As the highly anticipated Venom: Let There Be Carnage gets ready to barrel into theaters next week, Woody Harrelson has opened up about giving Carnage his live-action debut and going toe-to-toe with Tom Hardy’s Venom. According to Harrelson, while he was all aboard for portraying serial killer Cletus Kasady, a convicted serial killer who becomes infected with an alien symbiote, which turns him into the classic Marvel comics villain, he was less on board with actually voicing Carnage the same way that Hardy pulls double-duty as Venom and Eddie Brock.

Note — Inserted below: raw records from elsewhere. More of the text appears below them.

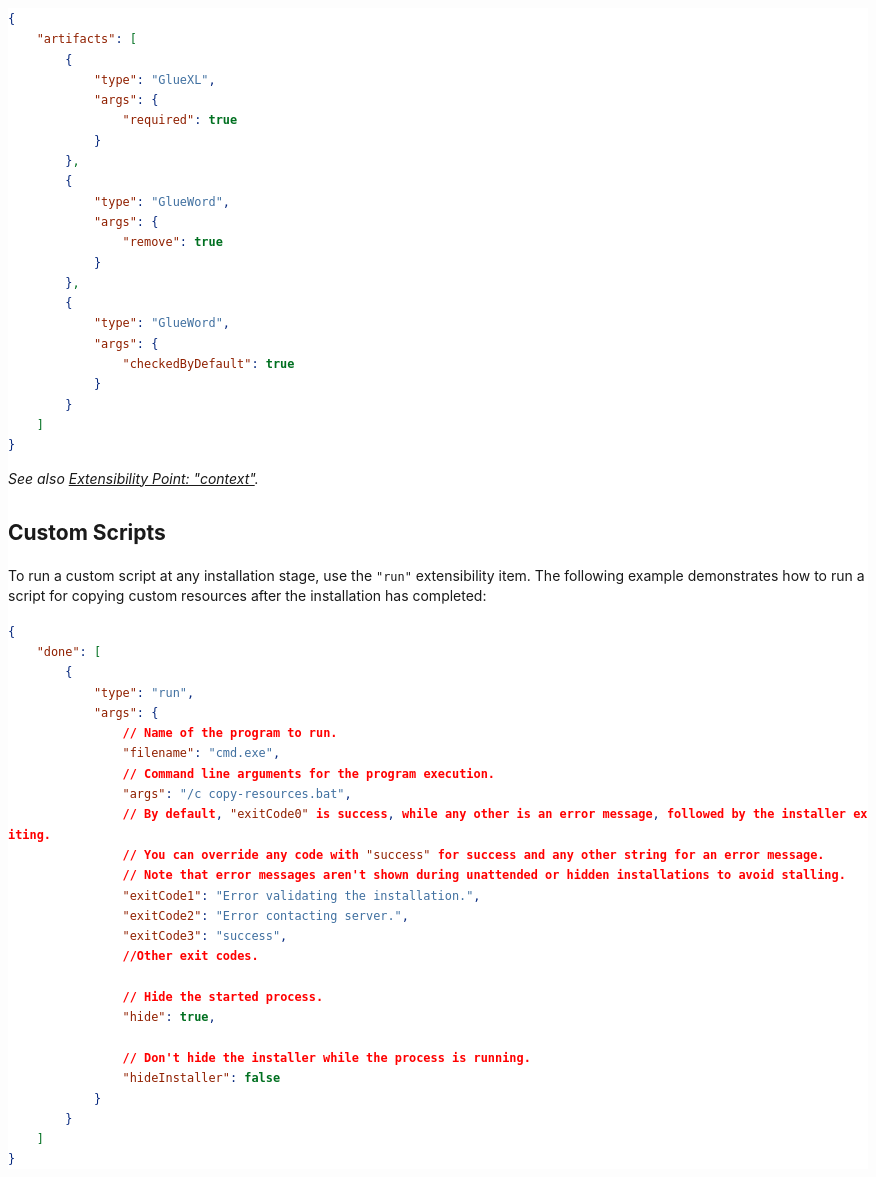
 ```json
{
    "artifacts": [
        {
            "type": "GlueXL",
            "args": {
                "required": true
            }
        },
        {
            "type": "GlueWord",
            "args": {
                "remove": true
            }
        },
        {
            "type": "GlueWord",
            "args": {
                "checkedByDefault": true
            }
        }
    ]
}
```

*See also [Extensibility Point: "context"](#extensible_installer-extensibility_points__items-extensibility_point_context).*

## Custom Scripts

To run a custom script at any installation stage, use the `"run"` extensibility item. The following example demonstrates how to run a script for copying custom resources after the installation has completed:

```json
{
    "done": [
        {
            "type": "run",
            "args": {
                // Name of the program to run.
                "filename": "cmd.exe",
                // Command line arguments for the program execution.
                "args": "/c copy-resources.bat",
                // By default, "exitCode0" is success, while any other is an error message, followed by the installer exiting.
                // You can override any code with "success" for success and any other string for an error message.
                // Note that error messages aren't shown during unattended or hidden installations to avoid stalling.
                "exitCode1": "Error validating the installation.",
                "exitCode2": "Error contacting server.",
                "exitCode3": "success",
                //Other exit codes.

                // Hide the started process.
                "hide": true,

                // Don't hide the installer while the process is running.
                "hideInstaller": false
            }
        }
    ]
}
```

In a new interview with Comic Book, Harrelson revealed how he was so reluctant to do the voice work that he tried to get director Andy Serkis to jump in, which was a reasonable ask given Serkis’ critically-acclaimed motion capture performances in The Lord of the Rings and the recent Planet of the Apes trilogy. However, Serkis wanted to stay behind the camera, so he eventually convinced Harrelson to embrace the voice work, which the actor now agrees was the right call. Via Comic Book:
“It’s wild, because in a way, you’re playing two characters in one. So there was a lot of discussion about the voice and also discussions with Tom, but obviously with Andy [Serkis], who directed it. And I just kept messing with the voice, and I was thinking to myself, ‘Who’s going to know the difference, if Andy Serkis did the voice, who’s a master of voices? Why don’t you do it, Andy?’ And no, he was insistent that I do it, but I really… I like how it turned. Obviously, effects are put on the voice, but I really like how it all turned out.”

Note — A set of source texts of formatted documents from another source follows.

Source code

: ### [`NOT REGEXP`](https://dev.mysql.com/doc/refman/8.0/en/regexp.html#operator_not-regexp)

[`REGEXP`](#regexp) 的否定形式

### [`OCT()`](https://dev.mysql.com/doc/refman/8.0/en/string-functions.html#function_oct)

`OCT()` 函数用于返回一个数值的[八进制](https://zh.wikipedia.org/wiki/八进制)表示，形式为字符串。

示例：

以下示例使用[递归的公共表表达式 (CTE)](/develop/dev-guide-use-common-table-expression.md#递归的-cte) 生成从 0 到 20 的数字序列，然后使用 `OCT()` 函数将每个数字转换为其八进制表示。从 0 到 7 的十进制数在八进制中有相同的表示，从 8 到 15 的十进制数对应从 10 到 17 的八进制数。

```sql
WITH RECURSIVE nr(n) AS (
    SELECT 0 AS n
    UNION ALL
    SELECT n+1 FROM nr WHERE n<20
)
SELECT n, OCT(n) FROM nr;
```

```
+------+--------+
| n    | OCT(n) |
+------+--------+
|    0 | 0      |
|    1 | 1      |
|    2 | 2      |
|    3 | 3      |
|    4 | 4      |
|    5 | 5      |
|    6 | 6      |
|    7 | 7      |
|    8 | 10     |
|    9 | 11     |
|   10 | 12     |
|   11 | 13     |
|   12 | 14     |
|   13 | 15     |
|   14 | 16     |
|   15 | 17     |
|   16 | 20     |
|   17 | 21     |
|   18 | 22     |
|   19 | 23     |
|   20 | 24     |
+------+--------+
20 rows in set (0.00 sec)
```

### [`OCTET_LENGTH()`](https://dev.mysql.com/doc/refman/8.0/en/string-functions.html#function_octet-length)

While fans of the first 2018 Venom film have been patiently waiting for the sequel to arrive as the pandemic continued to push it further and further away, they received some surprising news earlier in the month when Sony announced that it’s actually moving up Venom: Let There Be Carnage‘s release date after seeing Shang-Chi‘s huge opening numbers. The Venom sequel was on the verge of being punted into January when Sony made the surprising call to release it earlier.
It’s an interesting gamble as the Delta variant continues to surge across the country, but as Shang-Chi showed, theatergoers are willing to show up when Marvel characters are on the big screen.
Venom: Let There Be Carnage opens in theaters on October 1.